* [PROBLEM TO WORK ON]:
All of the data below should come back exactly as written, minus its images.

* [SOURCE DATA]:
==*==

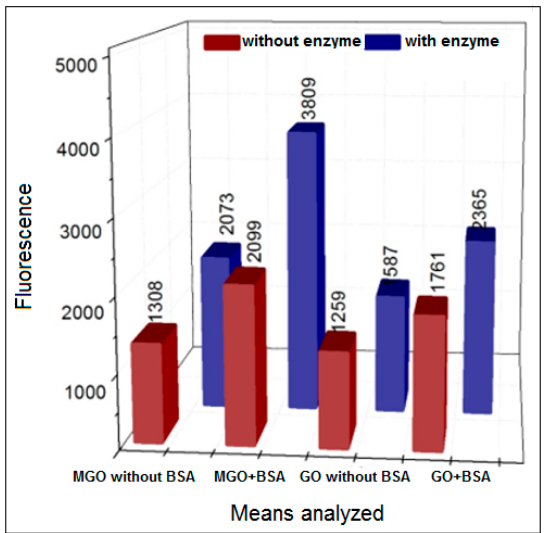
Figure 5. Formation of AGEs using methylglyoxal (MGO) and glyoxal (GO) (37 °C) in the presence or absence of XO in pure phosphate buffer (pH = 6.6) with 5 h incubation.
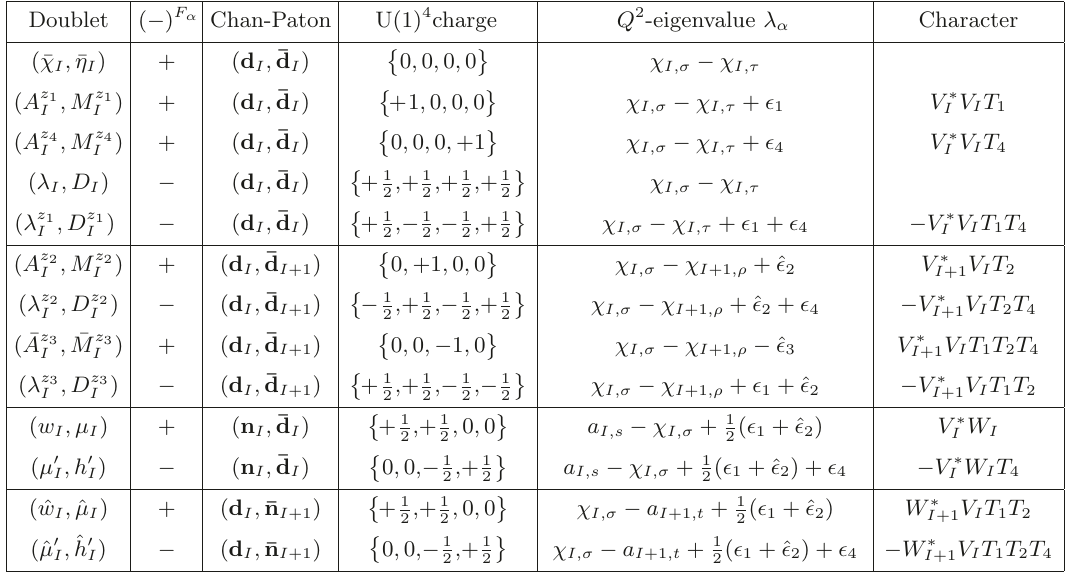
Table 1 . The spectrum of moduli, organized in doublets of the BRST charge Q (or its conjugate ¯ Q ). For each of them, we display their statistics ( ) F α , the representation of the color and ADHM groups − in which they transform, their charge vector with respect to the U(1) 4 symmetry, the eigenvalue λ α of Q 2 and the corresponding contribution to the character. The neutral moduli carrying a superscript z 1 , z 2 , z 3 or z 4 , and the colored moduli in this table are complex. The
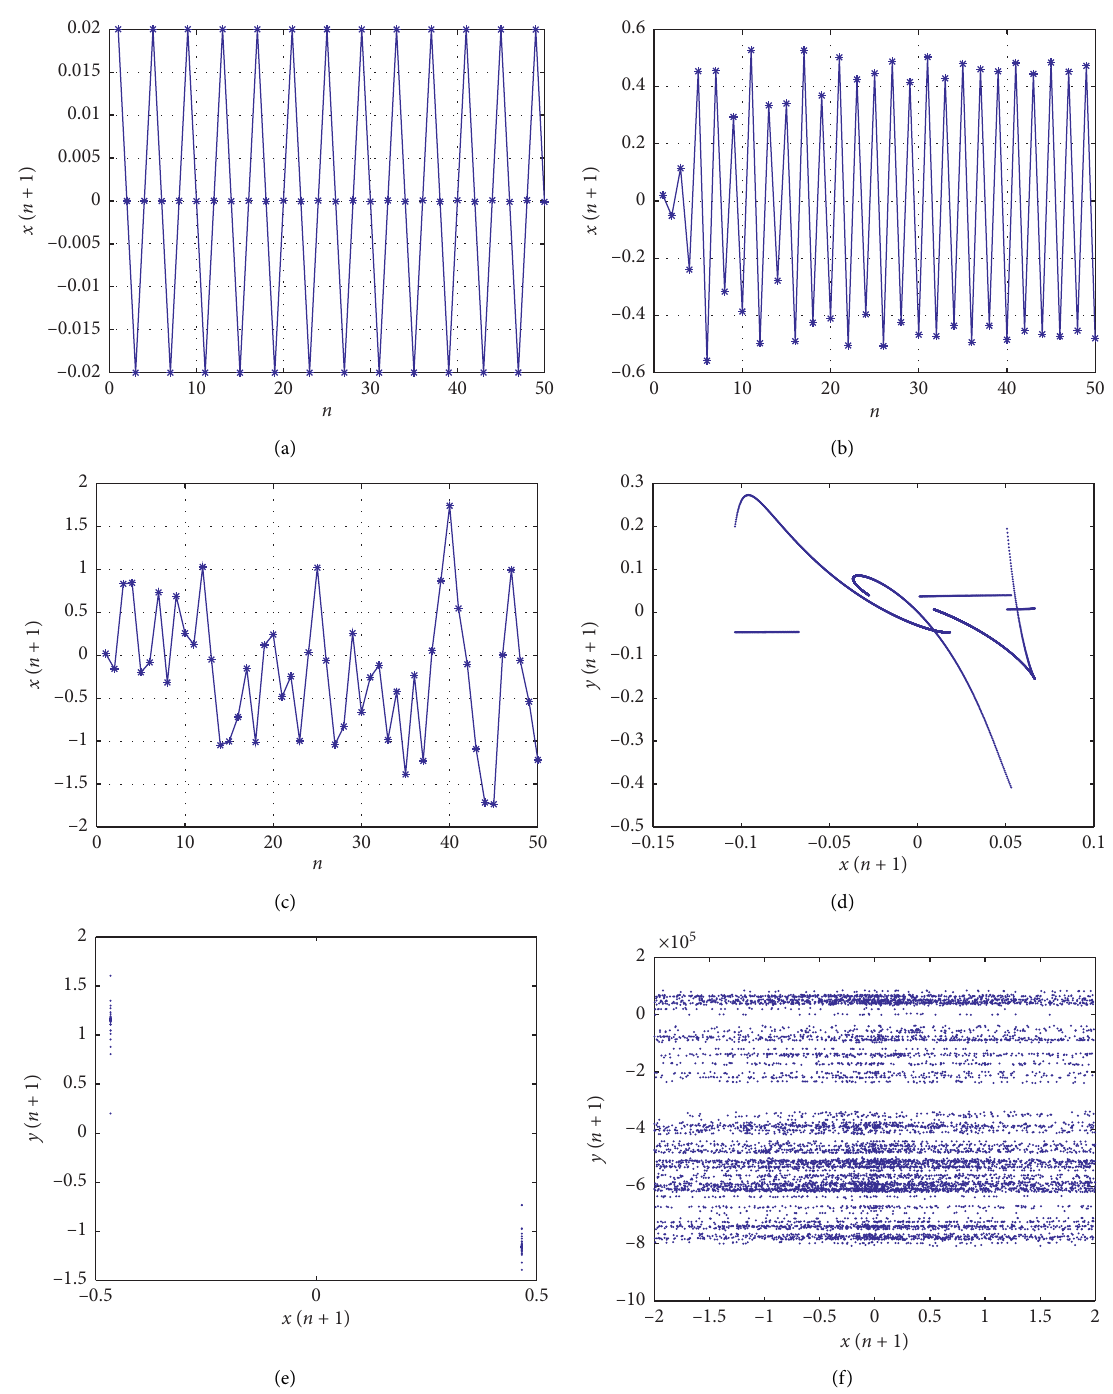
Figure 6: Iteration and trajectory analyses of the second proposed chaotic map at x r � 4.6, and (c) r � 10.0. Trajectory property at (d) r � 3.0, (e) r � 4.6, and (f) r �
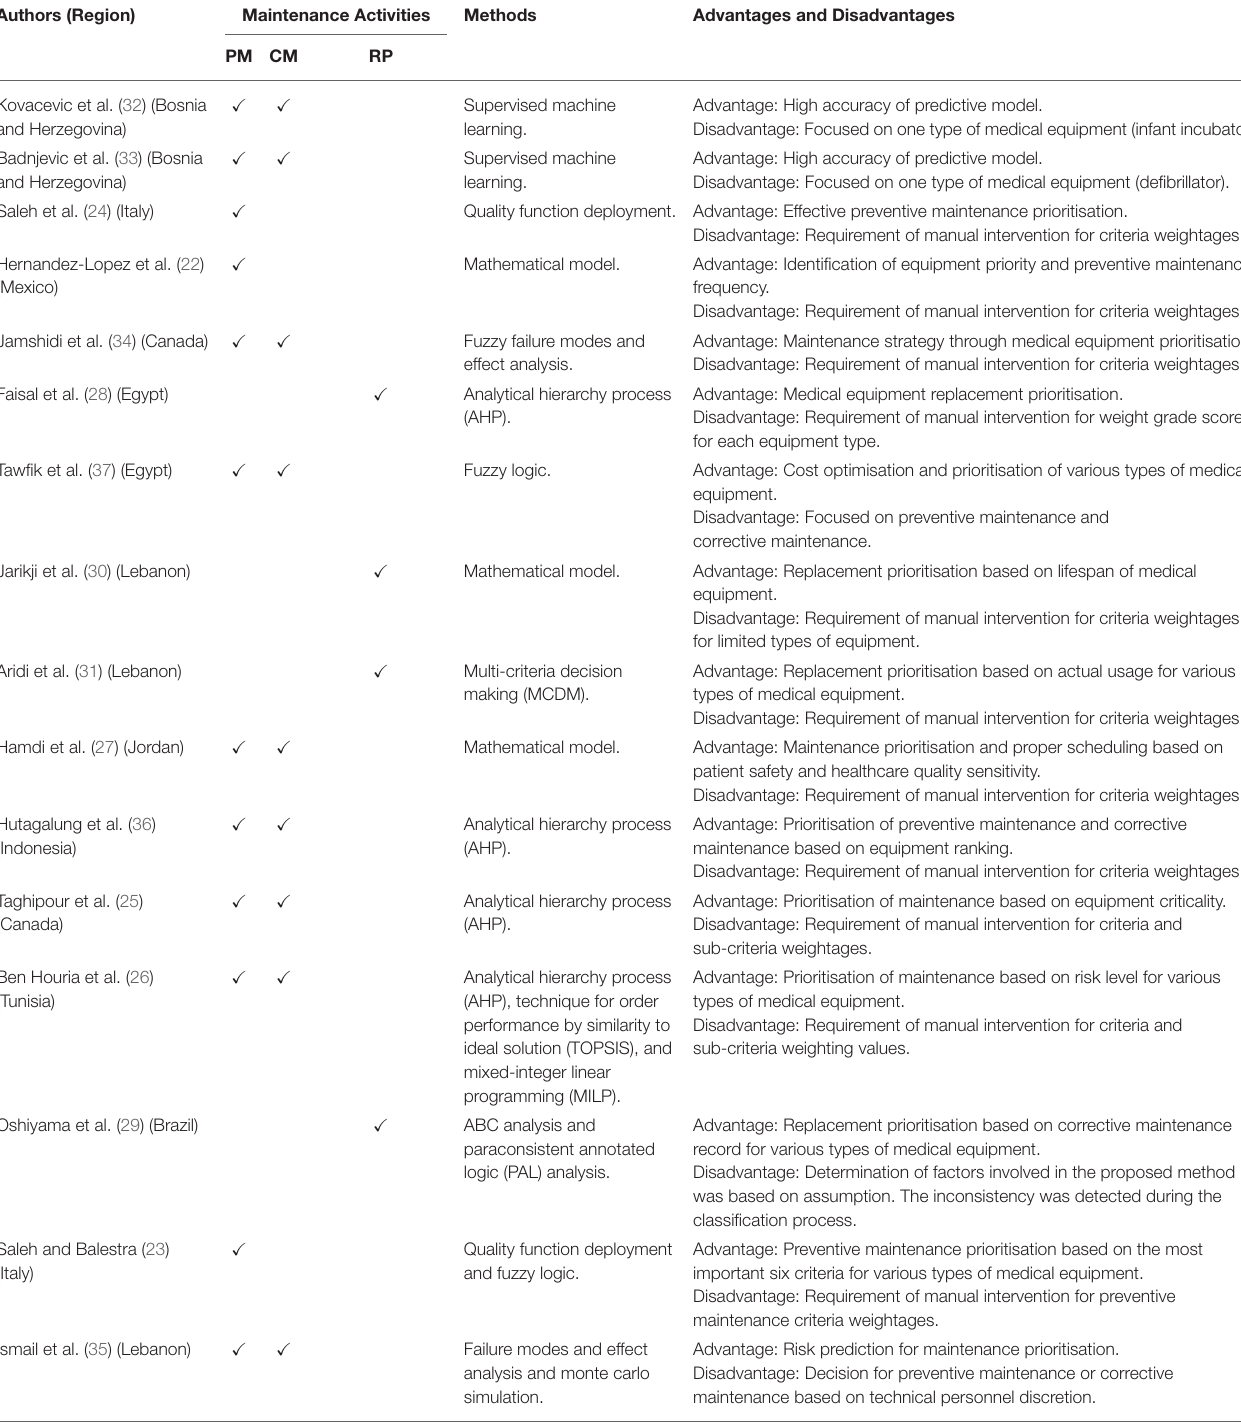
TABLE 1 | Summary of previous studies review. Authors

==*==

* [COMPLETED TASK]:
Figure 5. Formation of AGEs using methylglyoxal (MGO) and glyoxal (GO) (37 °C) in the presence or absence of XO in pure phosphate buffer (pH = 6.6) with 5 h incubation.
Table 1 . The spectrum of moduli, organized in doublets of the BRST charge Q (or its conjugate ¯ Q ). For each of them, we display their statistics ( ) F α , the representation of the color and ADHM groups − in which they transform, their charge vector with respect to the U(1) 4 symmetry, the eigenvalue λ α of Q 2 and the corresponding contribution to the character. The neutral moduli carrying a superscript z 1 , z 2 , z 3 or z 4 , and the colored moduli in this table are complex. The
Figure 6: Iteration and trajectory analyses of the second proposed chaotic map at x r � 4.6, and (c) r � 10.0. Trajectory property at (d) r � 3.0, (e) r � 4.6, and (f) r �
TABLE 1 | Summary of previous studies review. Authors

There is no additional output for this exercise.